Q2. Why is there so much delay (~70us) between kernel launch command & actual execution, even when there is apparently nothing going on? ( no mem copy, no execution, etc)
Using : GTX 580 (that is, Fermi), VS2008, Nsight 2.2
I would very much appreciate an answer on any part of the questions :)
Thanks in advance.
My initial problem was that there is too much delay (~70us) between kernel launch command & actual execution (Q2 - see below diagram)
But I thought maybe this was an intrinsic limitation of Fermi, so I looked for alternative solution.
In order to hide this latency & increase the occupancy,
I tried to divide the workloads into 2 streams. (no inter-stream dependency)
Each stream was controlled by an independent host thread. (2 threads invoked using OpenMP)
My expectation was that 2 threads would ‘fill’ the occupancy gap between kernel launch and execution, thus reducing the execution time.
I can see that naively launching kernels with 2 threads without explicit kernel launch scheduling (as suggested in CUDA C/C++ Streams and Concurrency) would not give the best result, but I expected at least 1.3X~1.5X speedup.

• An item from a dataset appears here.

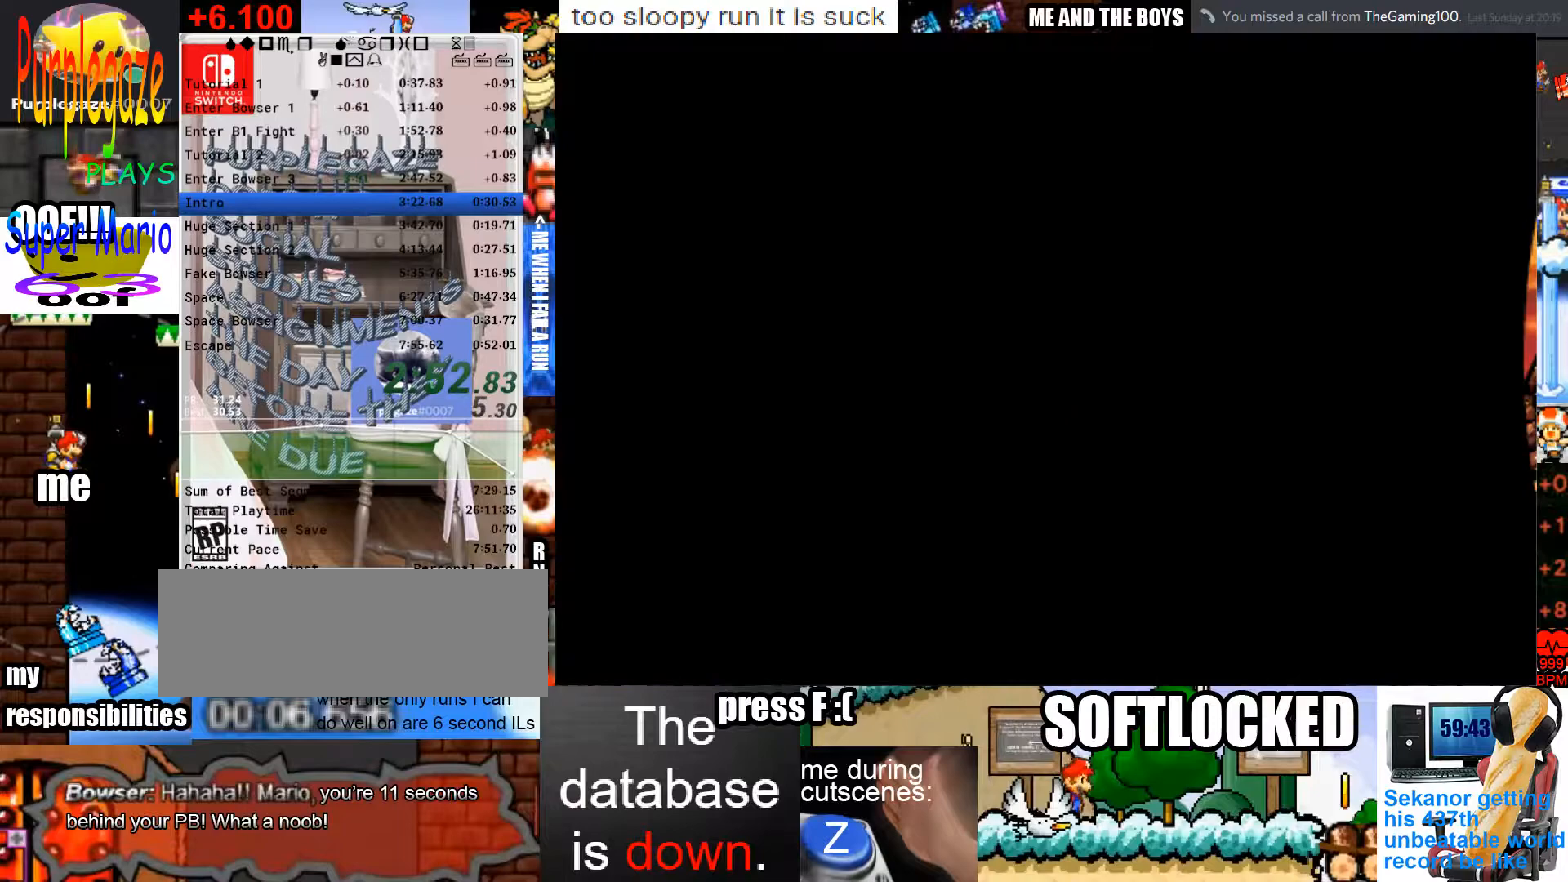
Gameplay with keyboard and mouse; each line is a JSON object with the keys and mouse buttons held at the frame after it. "events" lists presses ("down") and releases ("up") of "c", "down", "left", "p", "right", "semicolon", "shift", "space", "up", "x", "z" and "mouse_left" between this image and that frame as [ms after this image, input, new state], when the widget could be followed in between. "mouse_left" = the "left" button of the "mouse" list. No other keys are recorded. Mouse movement is not recorded.
{"keys": ["shift"], "mouse": [], "events": [[333, "shift", "down"], [400, "shift", "up"], [467, "shift", "down"]]}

However, the overall execution time slightly increased from 0.45 secs to 0.5 secs.
The main cause was that cudaLaunch took enormous amount of time when using multiple streams. cudaLaunch time now takes about 100us (Q1 - see below diagram), even while the other stream is doing nothing.
I wonder why kernel launch process is taking so much time with more streams.
I would appreciate if anyone hint what I am doing wrong.